To construct the new feature matrix, we connected features selected from the UV-Vis-NIR and MIR spectral data that explain the maximization of the variance of the data. This approach involves initially identifying the most informative features from each spectral range using optimal feature selection methods. Once the features are determined, they are systematically combined in a sequential manner, as illustrated in Figure 1, resulting in a comprehensive feature matrix that integrates the significant spectral characteristics from both UV-Vis-NIR and MIR spectra. This concatenated feature matrix is expected to enhance the overall predictive performance by leveraging the complementary information provided by the distinct spectral regions.

2.5.2. Outer-Product Analysis (OPA)

The principle of OPA involves creating a new feature set by calculating the outer product of the feature vectors from two sets of spectral data [65]. The outer product is a matrix that captures the interactions between every pair of features from the two datasets, potentially enhancing the discriminative power of the combined data [66]. The specific implementation methodology is detailed in Figure 2. The band numbers of UV-Vis-NIR and MIR were set as n1 and n2, respectively, with the total number of samples being m. To generate a high-dimensional feature matrix, each sample undergoes OPA, which involves the outer product of the UV-Vis-NIR and MIR spectral matrices. Where Ustd[i] and Mstd[i] represent the UV-Vis-NIR and MIR spectral matrices of the ith sample, respectively, and * denotes the outer product operation. The outer product vectors of all samples are then stacked into a matrix to obtain the fused high-dimensional feature matrix Zi.
Z i = U s t d T [ i , : ] M s t d [ i , : ]      ( i = 1,2 , . . . , m )

2.5.3. Granger–Ramanathan Averaging (GRA)

**ACTIONS TO TAKE**
1 > In the spectral fusion passage, what do n1 and n2 stand for?
2 > Please return the words of the spectral fusion passage starting with "To construct the" and going on through "Outer-Product Analysis (OPA)", copied without any change.
The material after this passage plays no part in what you are asked to do.

**INPUT DATA**

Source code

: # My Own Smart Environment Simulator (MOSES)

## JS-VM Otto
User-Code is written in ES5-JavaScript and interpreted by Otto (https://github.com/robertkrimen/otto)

**RESULTS IN ORDER**
1 > They are the band numbers of UV-Vis-NIR and MIR, respectively.

2 >
To construct the new feature matrix, we connected features selected from the UV-Vis-NIR and MIR spectral data that explain the maximization of the variance of the data. This approach involves initially identifying the most informative features from each spectral range using optimal feature selection methods. Once the features are determined, they are systematically combined in a sequential manner, as illustrated in Figure 1, resulting in a comprehensive feature matrix that integrates the significant spectral characteristics from both UV-Vis-NIR and MIR spectra. This concatenated feature matrix is expected to enhance the overall predictive performance by leveraging the complementary information provided by the distinct spectral regions.

2.5.2. Outer-Product Analysis (OPA)